7.1 He was of the view that the assessee is entitled for deduction if satisfies the conditions mentioned in section 80IA(4) of IT Act which are enumerated in sub-clauses (a), (b) & (c) of the Act. He has emphasized the insertion of Explanation to section 80IA, wherein it is provided that nothing contained in section 80IA shall apply in relation to a business referred to in sub-section(4) which is in the nature of “work-contract”. According to him, one of the important ingredient for entitlement of deduction u/s.80IA is the financial investment and financial risk of an enterprise. He has mentioned Memorandum explaining the provisions of Finance Bill of 2007 and quoted that where a person makes investment and himself executes the development work, carries out the civil construction work, then eligible for tax benefit u/s.80IA. The first condition to be satisfied is that an enterprise should be a developer of the infrastructure facility. To emphasize the meaning of word “developer” he has also quoted Radhe Developers v. Union of India  23 SOT 420 (Ahd.). He has clarified that although the issue in the said appeal before the ITAT Bench was related to the deduction u/s.80IB(10) of IT Act yet the observations defining the term “developer” were relevant for the present appeal. After an elaborate discussion of B.T. Patil & Sons Belagum Construction (P.) Ltd. (supra), ld. CIT(A) has summarized the term “developer” and according to him, it has following characteristics:
“In view of the above discussion, we can say that a developer has following characteristic;
(i) He conceives the project. That means the basic study about feasibility of the project, economic benefits arising out of the project, the evaluation of the funds required to construct the project etc. is done by him.
(ii) The financial investment in the project is made by him.
(iii) The financial risk is borne by him. That means in case due to some reason the project does not click or the expected financial returns are not received the loss or the profit in case the project works belongs to him.
(iv) He may or may not execute the project himself.
(v) He has the dominant control over the work that is being carried on and for changing any specification of the project he need not take anybody’s permission. He has all the authority and control about the execution of the project.

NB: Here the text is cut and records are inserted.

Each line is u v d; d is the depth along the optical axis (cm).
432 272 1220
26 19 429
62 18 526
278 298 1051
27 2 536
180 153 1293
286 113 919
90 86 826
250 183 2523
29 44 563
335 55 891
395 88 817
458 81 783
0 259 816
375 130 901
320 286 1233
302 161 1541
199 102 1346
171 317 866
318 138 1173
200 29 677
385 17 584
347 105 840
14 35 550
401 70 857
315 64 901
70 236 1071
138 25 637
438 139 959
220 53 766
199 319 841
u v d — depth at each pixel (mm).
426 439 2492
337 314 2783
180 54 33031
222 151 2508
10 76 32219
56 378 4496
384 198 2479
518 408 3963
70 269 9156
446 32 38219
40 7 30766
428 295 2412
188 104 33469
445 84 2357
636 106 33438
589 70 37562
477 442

The ‘contractor’ is a person who undertakes to produce a given result for any establishment by employing building workers. He executes the job assigned to him as per the specified parameters and specifications. After the completion of the project, the principal checks whether the job has been carried out as per the desired specifications and then the payment is made to the contractor in accordance with the terms and conditions.

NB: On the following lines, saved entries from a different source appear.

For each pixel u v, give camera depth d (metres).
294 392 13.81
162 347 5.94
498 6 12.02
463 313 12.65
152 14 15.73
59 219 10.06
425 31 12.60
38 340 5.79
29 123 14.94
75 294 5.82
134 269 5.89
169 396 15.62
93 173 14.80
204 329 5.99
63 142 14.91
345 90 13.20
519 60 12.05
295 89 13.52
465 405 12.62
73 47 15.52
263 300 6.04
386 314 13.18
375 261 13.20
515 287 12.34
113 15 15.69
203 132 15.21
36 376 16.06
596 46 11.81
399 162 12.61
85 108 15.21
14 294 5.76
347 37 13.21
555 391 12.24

Therefore, it can be seen from the above that there is a vast difference between the contractor and a developer. The most important difference is that a developer conceives the project whereas the contractor executes it. The other difference is that of financial risk. The developer bears the financial risk and makes the investment whereas the contractor does not make the investment and take any financial risk, he gets the payment for the work done by him and is not concerned about anything else. The developer can modify the project as per his desire whereas the contractor has to stick to the specifications given to him.”

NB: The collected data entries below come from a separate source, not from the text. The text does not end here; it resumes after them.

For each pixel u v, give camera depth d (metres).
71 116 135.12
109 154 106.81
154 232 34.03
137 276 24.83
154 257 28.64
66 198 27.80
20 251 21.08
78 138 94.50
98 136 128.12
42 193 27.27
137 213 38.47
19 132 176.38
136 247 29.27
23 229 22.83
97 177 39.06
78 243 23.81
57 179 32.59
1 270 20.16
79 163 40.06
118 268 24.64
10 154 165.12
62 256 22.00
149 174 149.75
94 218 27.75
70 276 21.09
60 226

7.2 Ld. CIT(A) has also reproduced the work undertaken or executed by the assessee during the year. In the said chart, there was a description of nature of the work undertaken by the assessee and the commencement of the year of the said work. It was not in dispute that the assessee had undertaken the construction of under-bridge of the Railways. Assessee was asked to give the details of the contract, which were submitted. On that basis, ld. CIT(A) has also discussed few of the contracts with Railways as also with AUDA and GWSSB. Thereafter, he has concluded (i) that the investment was not made by the appellant, (ii) that the design and planning for development of infrastructure project was not of the appellant,(iii) that there was no financial risk belonged to the assessee, (iv) that there was no mobilization of technical expertise or supervision or control of the assessee. Resultantly, the claim of the assessee were dismissed in the following manner:
“The claim of the appellant are examined with reference to the terms and conditions of the various contracts taken by it. The contracts have been discussed in the preceding paragraphs. It is apparent from the discussion of all the contracts that –
(i) The investment is not made by the appellant. It is made by the government body. The project has been fully financed by the government and the appellant was getting regular payment in accordance with the progress of work. The investment in the projects were very limited and was similar to the investment made by any contractor in executing the contract. For claiming that the investment in the projects has been made by the appellant, total funds should be invested by it or major portion of the investment should belong to the appellant. In the projects that have been executed by the appellant, the investment has been made by the appellant only in the initial stage that too has been reimbursed when the construction work starts. In some of the case, the appellant has been received the mobilization advance which enabled him to start the project without any initial investment.
(ii) The claim that the design and planning for development of infrastructure project was that of the appellant is also misplaced. There is no doubt that the appellant has made design in certain projects but that is only the small part of the total work of planning which has been done by the authority. The plan that particular project, or the bridge or some other infrastructure facility is to be created was not made by the appellant but it was made by the authority which invited the tender for construction.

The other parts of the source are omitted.